In agriculture, large quantities of nano- and microplastics end up in the soil through compost, sewage sludge and the use of mulching foils. The plastic particles always carry various pollutants with them. However, they do not transport them into the groundwater, as is often assumed. Environmental geoscientists led by Thilo Hofmann have now determined that the plastic particles release the pollutants in the upper soil layers: they do not generally contaminate the groundwater, but have a negative effect on soil microbes and crops. The study by the University of Vienna appears in Nature Communications Earth & Environment.

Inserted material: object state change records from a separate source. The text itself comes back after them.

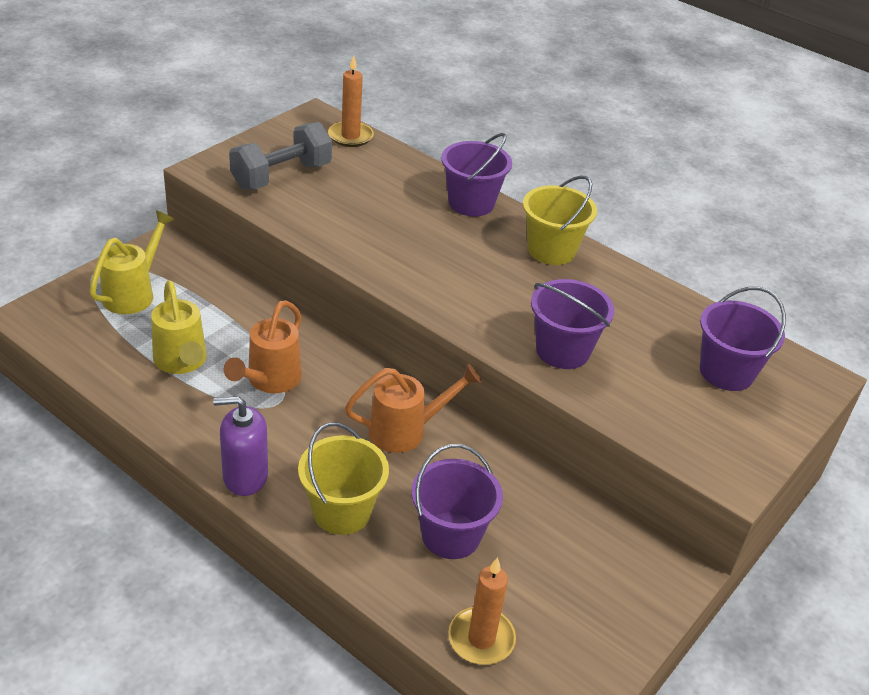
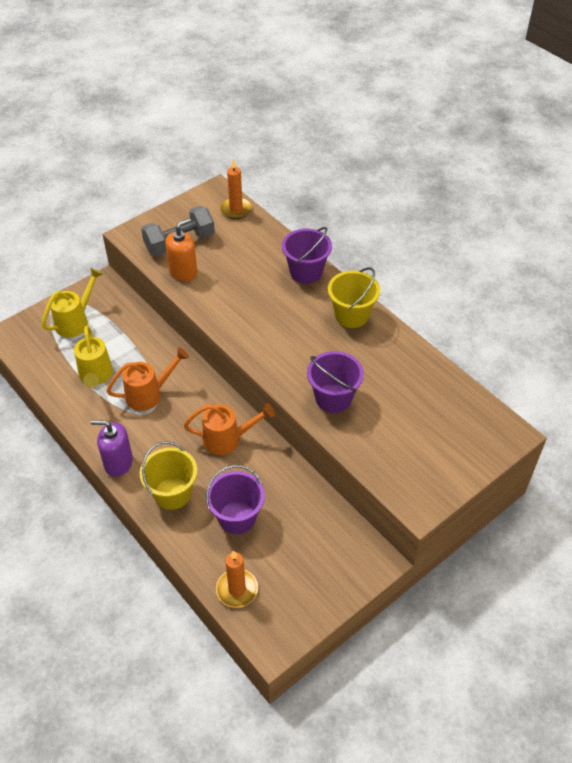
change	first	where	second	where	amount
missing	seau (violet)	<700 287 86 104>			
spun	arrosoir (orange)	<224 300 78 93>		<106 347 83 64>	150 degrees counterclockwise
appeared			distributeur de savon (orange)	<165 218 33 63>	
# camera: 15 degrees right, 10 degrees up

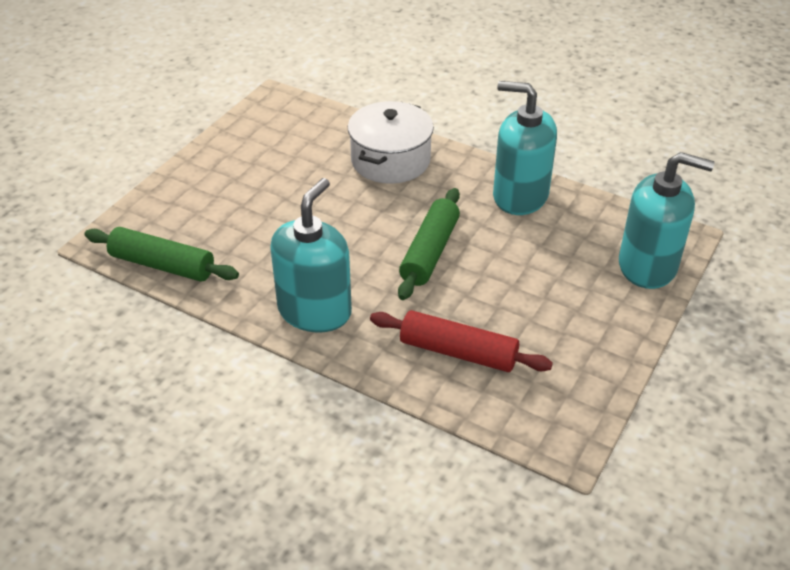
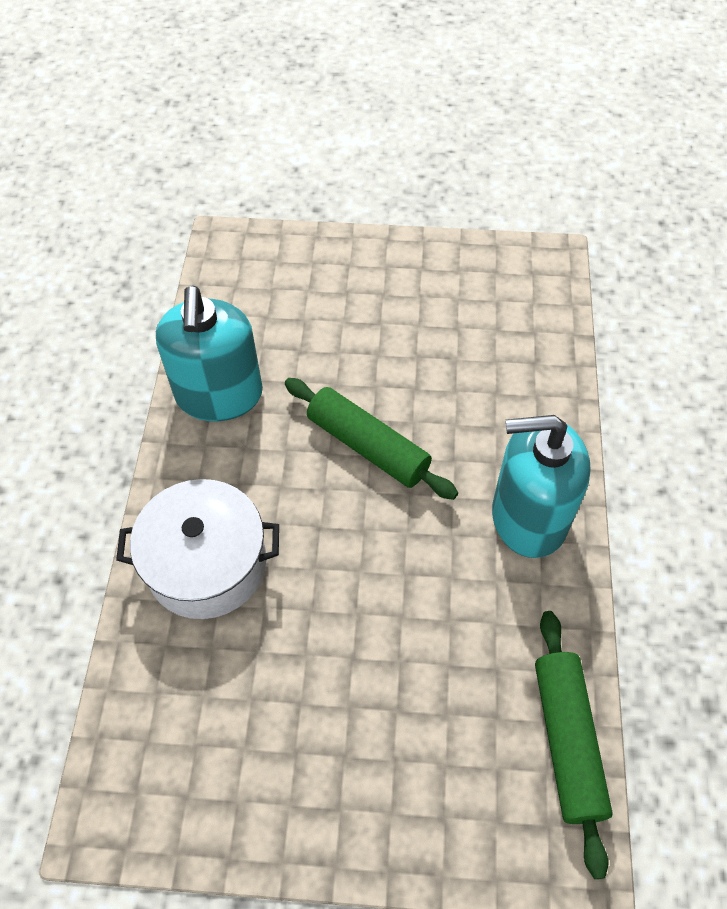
change	first	where	second	where	amount
missing	distributeur de savon (turquoise)	<619 152 96 137>			
spun	rouleau à pâtisserie (vert)	<398 188 62 112>		<285 378 173 122>	45 degrees clockwise
missing	rouleau à pâtisserie (rouge)	<370 310 183 62>			
# camera: 115 degrees left, 15 degrees up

Pollutants enter agricultural soils with plastic particles

Wastewater and rivers carry microplastics into the oceans. Wind distributes the particles to the remotest parts of the earth. However, agriculture itself plays a far greater role in plastic pollution of agricultural land: fertilizers such as compost manure or sewage sludge and the remains of agricultural mulching foils carry large quantities of plastic particles, so-called macro-, micro-, and nanoplastics, onto agricultural land. According to current estimates, for example, with every kilogram of sewage sludge, up to 300,000 plastic particles end up on agricultural soils - and with them pollutants. "Plastic always contains so-called additives. These additives ensure certain properties, durability or even the colour of a polymer. In addition, contaminants such as pesticides or pharmaceutical residues may become adsorbed to the plastic particles," explains Stephanie Castan, lead author of the study and PhD student at the Centre for Microbiology and Environmental Systems Science (CMESS) at the University of Vienna.